*** Opening of Record extracts ***
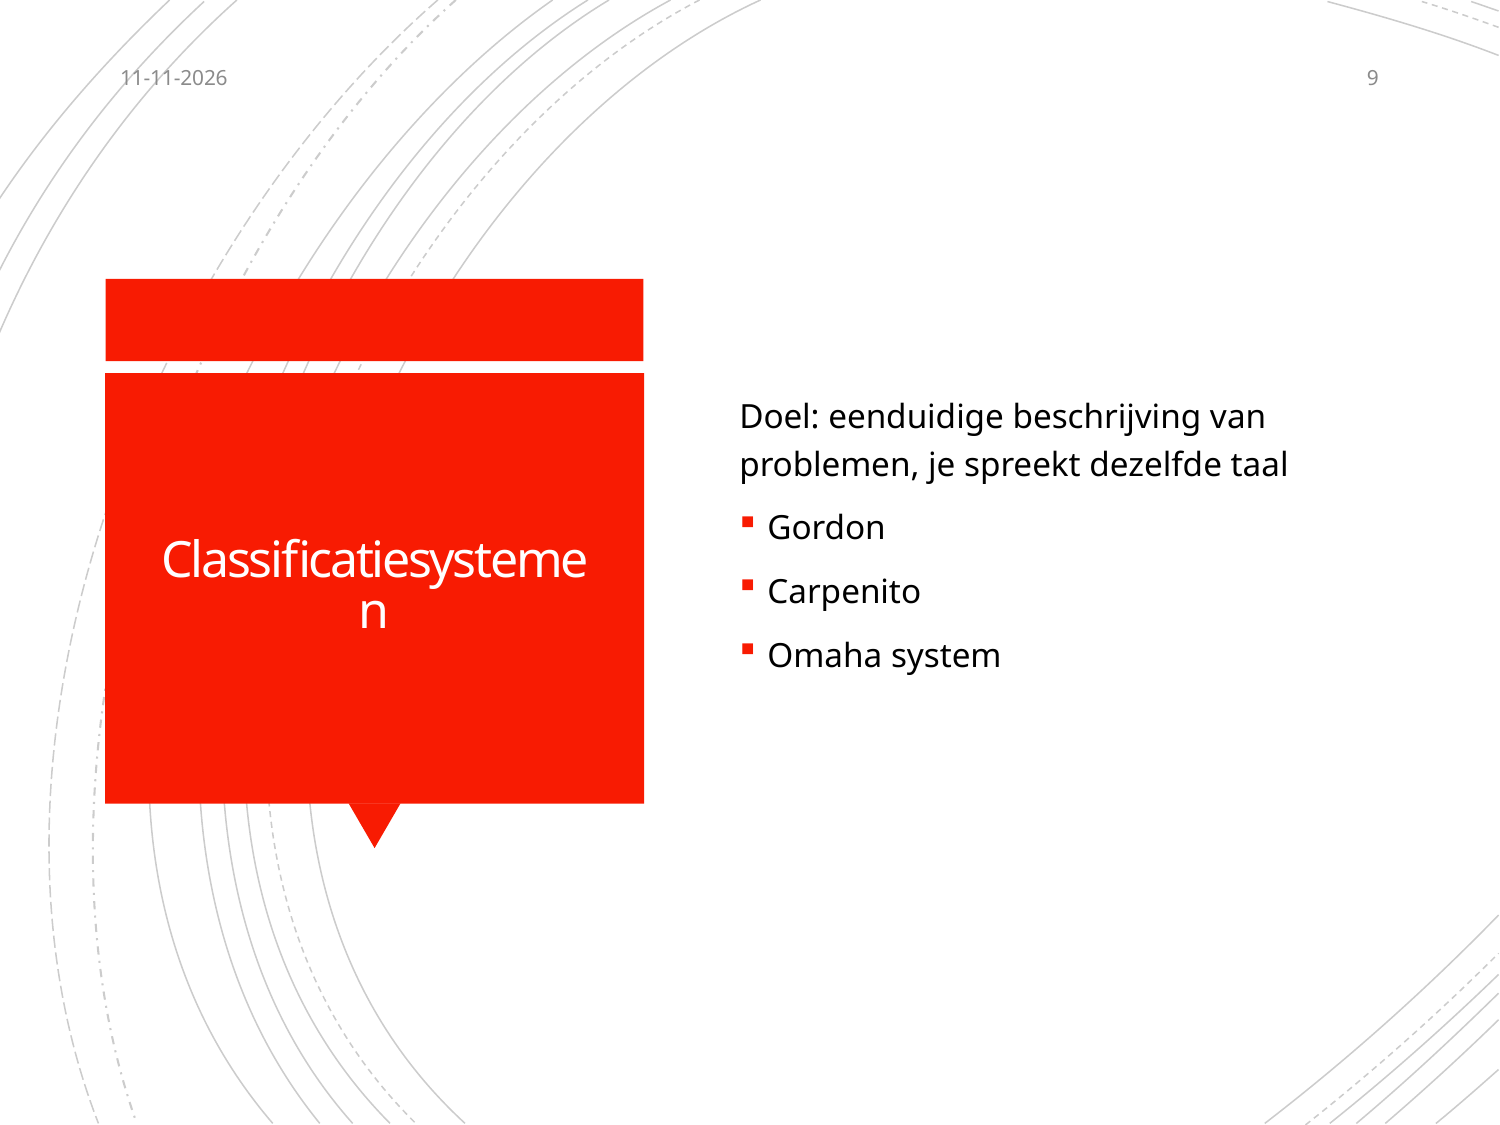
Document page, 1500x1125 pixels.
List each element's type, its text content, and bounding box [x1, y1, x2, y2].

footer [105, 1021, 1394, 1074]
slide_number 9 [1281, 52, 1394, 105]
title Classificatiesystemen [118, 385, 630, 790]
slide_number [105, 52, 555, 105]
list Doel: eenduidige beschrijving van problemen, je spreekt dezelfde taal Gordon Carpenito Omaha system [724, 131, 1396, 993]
*** Close of Record extracts ***
*** Opening of Record extracts ***
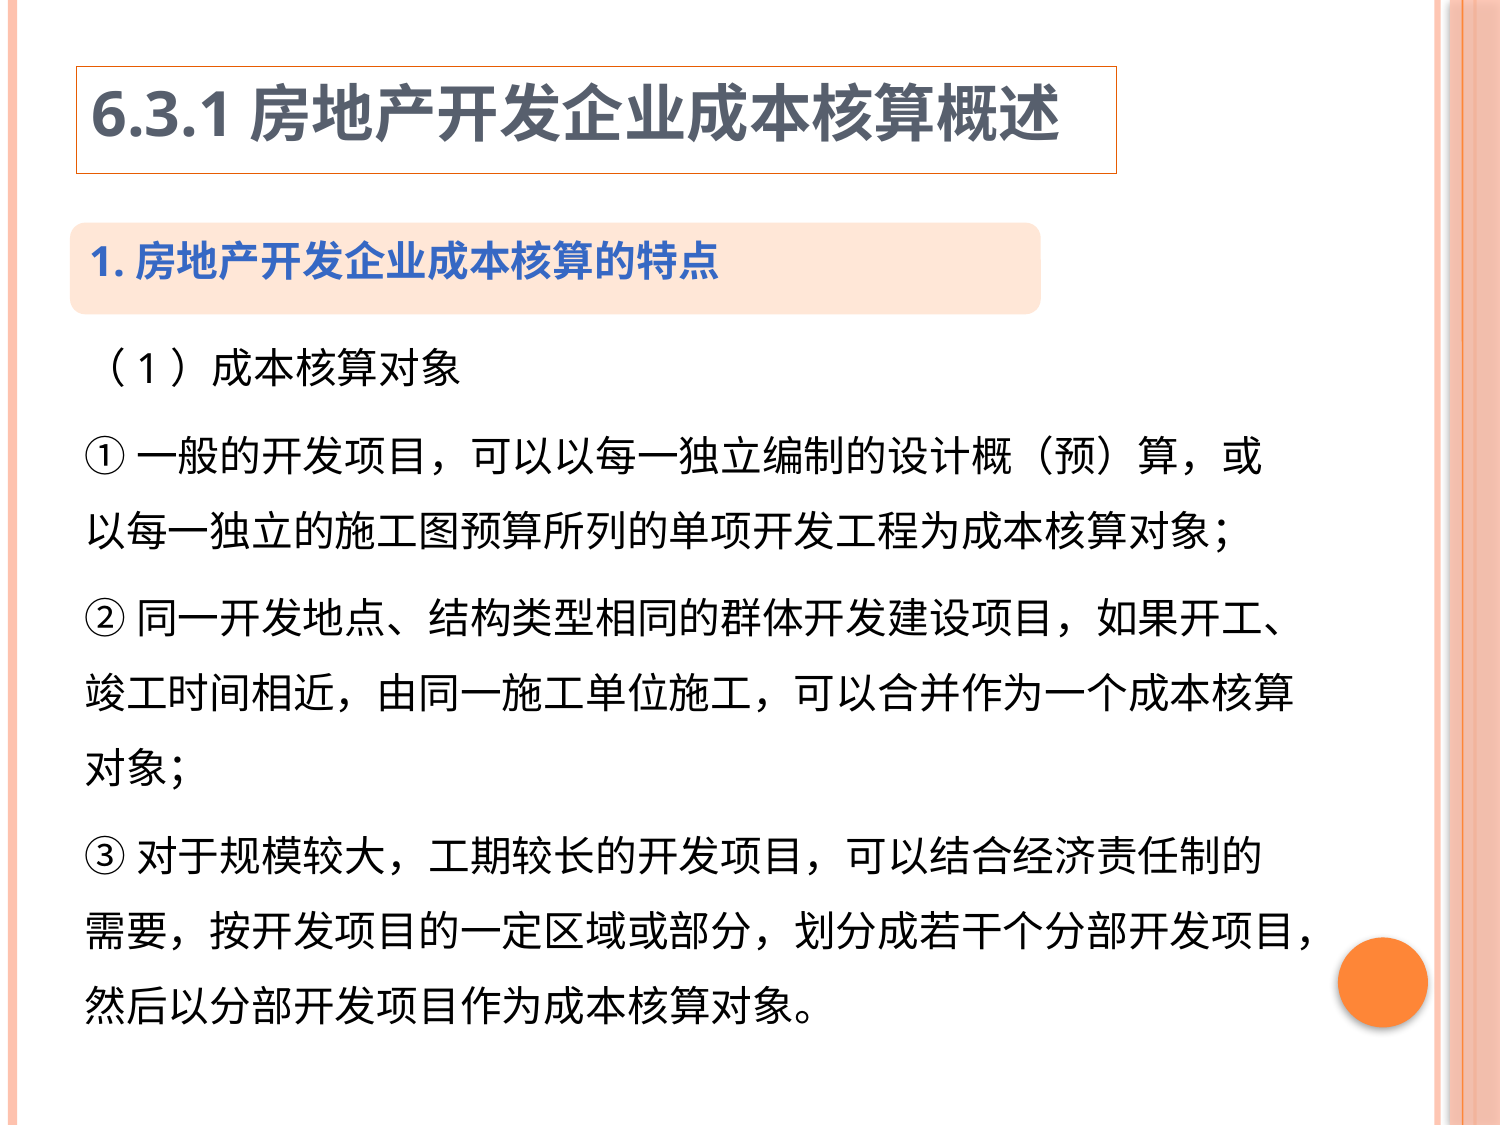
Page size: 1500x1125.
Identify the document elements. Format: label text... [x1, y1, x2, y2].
*** Close of Record extracts ***
*** Opening of Record extracts ***
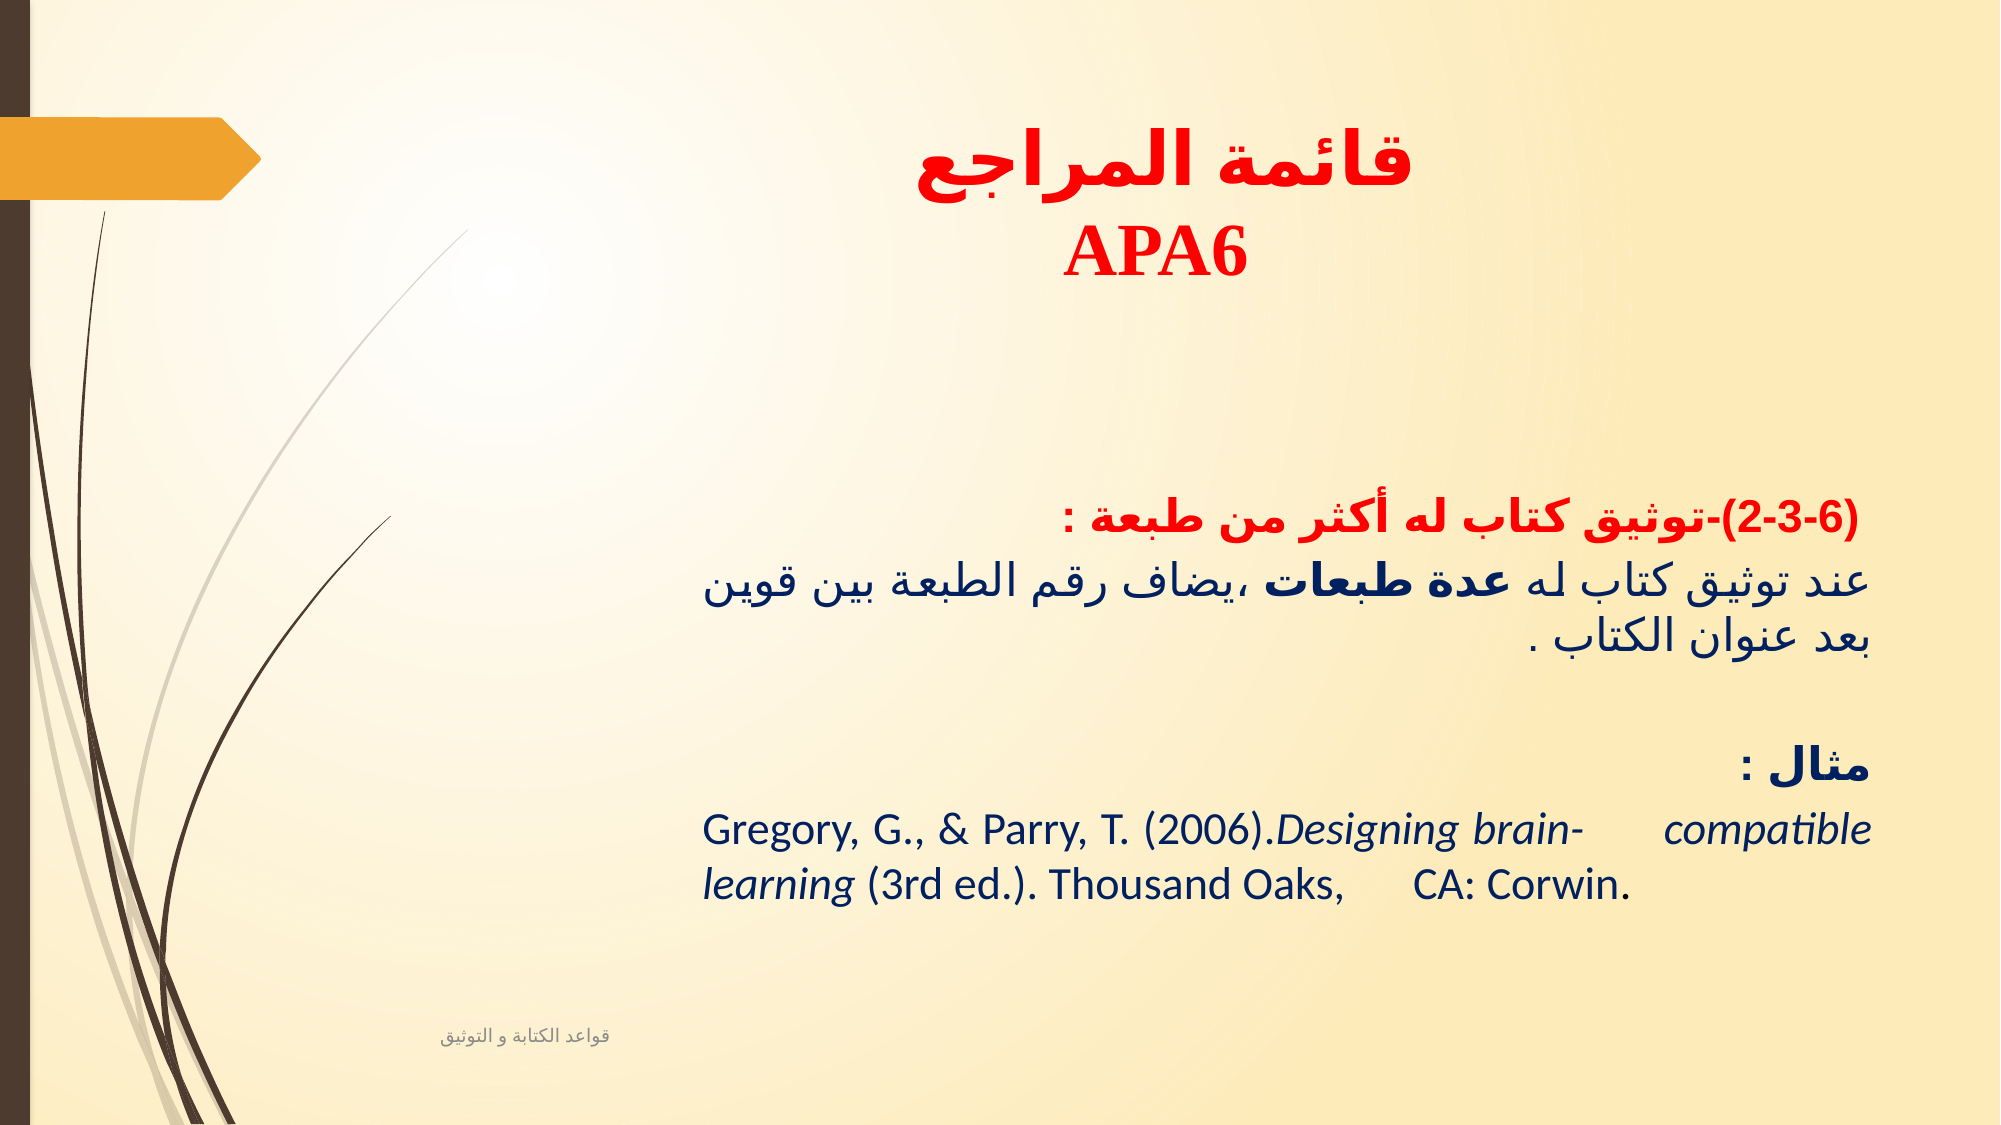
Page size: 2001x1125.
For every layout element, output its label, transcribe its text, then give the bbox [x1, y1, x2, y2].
*** Close of Record extracts ***
Report each line above containing the string "size".

--- Solution for this task ---
Page size: 1500x1125.
Page size: 2001x1125.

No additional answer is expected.